Jet streams are wind streams that reach great speeds in narrow zones at a high altitude. They occur where atmospheric pressure gradients are strong. Along a jet stream, the air moves in pulses along broadly curving tracks. The greatest wind speeds occur in the center of the jet stream, with velocities decreasing away from it.
There are three kinds of jet streams. Two are westerly streams, and the third is a weaker jet with easterly winds that develops in Asia as part of the summer monsoon circulation. The most poleward type of jet stream is located along the polar front. It is called the polar-front jet stream (or simply the “polar jet”). The polar jet is generally located between 35° and 65° latitude in both hemispheres. It follows the boundary between cold polar air and warm subtropical air). It is typically found at altitudes of 10 to 12 km, and wind speeds in the jet range from 75 to as much as 125 m/s.

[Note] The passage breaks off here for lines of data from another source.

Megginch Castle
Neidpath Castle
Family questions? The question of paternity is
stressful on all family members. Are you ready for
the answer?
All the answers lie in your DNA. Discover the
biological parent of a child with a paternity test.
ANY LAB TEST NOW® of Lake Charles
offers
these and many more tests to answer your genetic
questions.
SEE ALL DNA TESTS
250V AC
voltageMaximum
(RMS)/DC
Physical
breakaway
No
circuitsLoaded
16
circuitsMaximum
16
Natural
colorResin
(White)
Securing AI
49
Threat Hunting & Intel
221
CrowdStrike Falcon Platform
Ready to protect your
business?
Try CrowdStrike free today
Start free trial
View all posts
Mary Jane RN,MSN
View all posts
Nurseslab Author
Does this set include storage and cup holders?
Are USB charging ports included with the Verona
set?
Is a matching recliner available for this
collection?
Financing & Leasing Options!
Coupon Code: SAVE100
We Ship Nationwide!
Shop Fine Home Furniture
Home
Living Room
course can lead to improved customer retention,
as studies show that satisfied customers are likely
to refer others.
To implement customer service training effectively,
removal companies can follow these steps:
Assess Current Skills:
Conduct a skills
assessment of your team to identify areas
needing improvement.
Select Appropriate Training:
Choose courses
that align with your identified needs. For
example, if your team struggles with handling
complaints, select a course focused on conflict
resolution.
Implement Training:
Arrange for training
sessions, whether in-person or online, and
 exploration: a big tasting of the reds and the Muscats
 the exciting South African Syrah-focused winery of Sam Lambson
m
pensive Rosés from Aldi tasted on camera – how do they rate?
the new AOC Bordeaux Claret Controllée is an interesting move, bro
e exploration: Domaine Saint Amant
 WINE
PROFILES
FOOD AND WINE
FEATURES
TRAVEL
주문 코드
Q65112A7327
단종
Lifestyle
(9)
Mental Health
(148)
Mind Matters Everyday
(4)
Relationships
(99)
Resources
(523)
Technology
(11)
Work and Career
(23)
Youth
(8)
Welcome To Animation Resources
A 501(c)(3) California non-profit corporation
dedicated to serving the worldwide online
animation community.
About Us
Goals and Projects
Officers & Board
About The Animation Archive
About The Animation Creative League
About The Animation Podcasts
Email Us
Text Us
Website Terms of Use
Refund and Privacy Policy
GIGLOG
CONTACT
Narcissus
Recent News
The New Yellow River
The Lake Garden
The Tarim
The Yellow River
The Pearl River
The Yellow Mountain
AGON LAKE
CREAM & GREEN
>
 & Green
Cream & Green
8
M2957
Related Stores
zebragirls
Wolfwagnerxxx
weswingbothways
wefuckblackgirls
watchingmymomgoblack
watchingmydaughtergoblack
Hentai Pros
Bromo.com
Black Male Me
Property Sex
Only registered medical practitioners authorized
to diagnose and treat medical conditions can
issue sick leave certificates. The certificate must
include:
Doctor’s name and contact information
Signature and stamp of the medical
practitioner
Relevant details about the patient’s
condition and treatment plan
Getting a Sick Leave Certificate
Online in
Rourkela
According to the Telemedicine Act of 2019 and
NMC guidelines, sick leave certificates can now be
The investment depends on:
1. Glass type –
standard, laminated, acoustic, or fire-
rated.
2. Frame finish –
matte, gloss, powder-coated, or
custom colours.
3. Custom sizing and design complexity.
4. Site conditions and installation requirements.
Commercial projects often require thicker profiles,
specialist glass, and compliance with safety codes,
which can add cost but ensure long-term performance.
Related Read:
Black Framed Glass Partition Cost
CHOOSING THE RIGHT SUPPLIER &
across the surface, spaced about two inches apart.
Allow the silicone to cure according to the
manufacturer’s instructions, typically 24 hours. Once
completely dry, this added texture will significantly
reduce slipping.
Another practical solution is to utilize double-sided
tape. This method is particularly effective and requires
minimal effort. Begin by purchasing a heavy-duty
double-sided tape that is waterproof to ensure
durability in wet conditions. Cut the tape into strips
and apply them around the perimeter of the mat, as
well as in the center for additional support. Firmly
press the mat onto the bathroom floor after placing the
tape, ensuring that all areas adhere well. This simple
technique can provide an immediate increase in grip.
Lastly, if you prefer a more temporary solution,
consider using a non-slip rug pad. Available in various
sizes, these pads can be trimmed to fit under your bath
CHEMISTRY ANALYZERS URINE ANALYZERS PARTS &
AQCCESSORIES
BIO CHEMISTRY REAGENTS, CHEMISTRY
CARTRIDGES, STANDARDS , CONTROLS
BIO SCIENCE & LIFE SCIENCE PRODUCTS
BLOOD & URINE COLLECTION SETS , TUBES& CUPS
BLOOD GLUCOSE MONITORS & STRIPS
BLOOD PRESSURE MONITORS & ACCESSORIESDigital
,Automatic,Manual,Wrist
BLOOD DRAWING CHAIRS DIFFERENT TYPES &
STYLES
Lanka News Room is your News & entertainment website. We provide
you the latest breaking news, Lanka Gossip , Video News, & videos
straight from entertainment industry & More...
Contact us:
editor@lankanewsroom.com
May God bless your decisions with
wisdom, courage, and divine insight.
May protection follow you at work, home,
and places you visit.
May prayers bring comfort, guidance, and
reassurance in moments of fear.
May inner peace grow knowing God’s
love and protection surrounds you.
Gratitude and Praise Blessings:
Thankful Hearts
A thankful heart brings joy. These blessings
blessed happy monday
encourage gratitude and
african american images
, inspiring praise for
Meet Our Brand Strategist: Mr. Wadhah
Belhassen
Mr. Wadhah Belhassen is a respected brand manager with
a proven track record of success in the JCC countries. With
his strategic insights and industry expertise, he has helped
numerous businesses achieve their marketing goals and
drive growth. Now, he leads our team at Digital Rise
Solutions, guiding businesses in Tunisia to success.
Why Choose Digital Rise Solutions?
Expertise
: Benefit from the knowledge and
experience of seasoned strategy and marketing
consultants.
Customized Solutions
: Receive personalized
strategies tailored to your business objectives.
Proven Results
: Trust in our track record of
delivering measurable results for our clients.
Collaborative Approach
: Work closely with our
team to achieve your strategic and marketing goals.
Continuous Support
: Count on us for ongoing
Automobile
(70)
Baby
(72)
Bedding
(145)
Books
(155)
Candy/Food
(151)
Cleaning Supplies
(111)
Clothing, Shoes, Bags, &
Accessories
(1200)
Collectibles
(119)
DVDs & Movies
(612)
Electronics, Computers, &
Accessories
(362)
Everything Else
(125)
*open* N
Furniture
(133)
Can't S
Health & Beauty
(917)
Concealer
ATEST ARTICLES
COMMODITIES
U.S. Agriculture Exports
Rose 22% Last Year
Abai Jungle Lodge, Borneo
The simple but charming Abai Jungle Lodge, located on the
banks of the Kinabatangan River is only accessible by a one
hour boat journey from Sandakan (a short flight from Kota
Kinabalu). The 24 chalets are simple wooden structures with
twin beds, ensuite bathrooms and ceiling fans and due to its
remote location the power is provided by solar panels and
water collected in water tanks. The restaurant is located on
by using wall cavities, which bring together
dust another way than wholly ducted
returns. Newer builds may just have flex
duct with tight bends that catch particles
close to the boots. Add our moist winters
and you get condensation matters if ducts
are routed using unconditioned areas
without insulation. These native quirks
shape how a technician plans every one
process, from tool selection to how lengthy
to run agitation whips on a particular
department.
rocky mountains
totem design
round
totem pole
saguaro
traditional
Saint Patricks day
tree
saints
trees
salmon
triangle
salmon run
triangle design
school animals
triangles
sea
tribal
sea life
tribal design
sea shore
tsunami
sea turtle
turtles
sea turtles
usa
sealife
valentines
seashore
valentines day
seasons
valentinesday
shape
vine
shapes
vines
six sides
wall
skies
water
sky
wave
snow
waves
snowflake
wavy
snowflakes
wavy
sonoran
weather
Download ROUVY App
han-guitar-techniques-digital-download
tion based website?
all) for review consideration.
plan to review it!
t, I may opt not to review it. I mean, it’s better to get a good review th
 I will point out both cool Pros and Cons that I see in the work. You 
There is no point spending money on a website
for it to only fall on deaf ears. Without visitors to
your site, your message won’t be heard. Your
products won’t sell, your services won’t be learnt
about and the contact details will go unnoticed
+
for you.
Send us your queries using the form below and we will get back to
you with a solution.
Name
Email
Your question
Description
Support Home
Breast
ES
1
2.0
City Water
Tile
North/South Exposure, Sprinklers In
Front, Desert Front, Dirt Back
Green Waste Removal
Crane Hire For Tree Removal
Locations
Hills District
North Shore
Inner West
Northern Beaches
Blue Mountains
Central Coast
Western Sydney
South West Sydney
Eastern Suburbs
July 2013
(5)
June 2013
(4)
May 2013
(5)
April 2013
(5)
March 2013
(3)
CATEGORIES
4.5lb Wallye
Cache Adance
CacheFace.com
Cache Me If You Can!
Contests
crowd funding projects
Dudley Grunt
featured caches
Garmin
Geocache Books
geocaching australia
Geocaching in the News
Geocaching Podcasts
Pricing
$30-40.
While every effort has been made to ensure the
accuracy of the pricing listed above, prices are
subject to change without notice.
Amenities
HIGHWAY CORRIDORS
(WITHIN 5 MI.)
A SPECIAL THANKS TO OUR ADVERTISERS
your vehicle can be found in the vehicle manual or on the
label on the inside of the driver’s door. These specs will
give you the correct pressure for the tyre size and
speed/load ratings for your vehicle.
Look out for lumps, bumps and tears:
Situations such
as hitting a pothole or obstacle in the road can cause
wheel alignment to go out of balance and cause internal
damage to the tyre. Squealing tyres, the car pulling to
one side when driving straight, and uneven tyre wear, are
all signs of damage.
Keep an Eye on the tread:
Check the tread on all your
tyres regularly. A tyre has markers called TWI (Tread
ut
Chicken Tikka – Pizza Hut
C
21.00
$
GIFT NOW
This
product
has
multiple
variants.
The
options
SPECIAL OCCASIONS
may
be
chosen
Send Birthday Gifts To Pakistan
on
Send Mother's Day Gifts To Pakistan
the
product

The subtropical jet stream occurs at the tropopause, just above subtropical high-pressure cells in the northern and southern hemispheres. There, westerly wind speeds can reach 100 to 110 m/s, associated with the increase in velocity that occurs as an air parcel moves poleward from the Equator.
The tropical easterly jet stream occurs at even lower latitudes. It runs from east to west—opposite in direction to that of the polar-front and subtropical jet streams. The tropical easterly jet occurs only in summer and is limited to a northern hemisphere location over Southeast Asia, India, and Africa.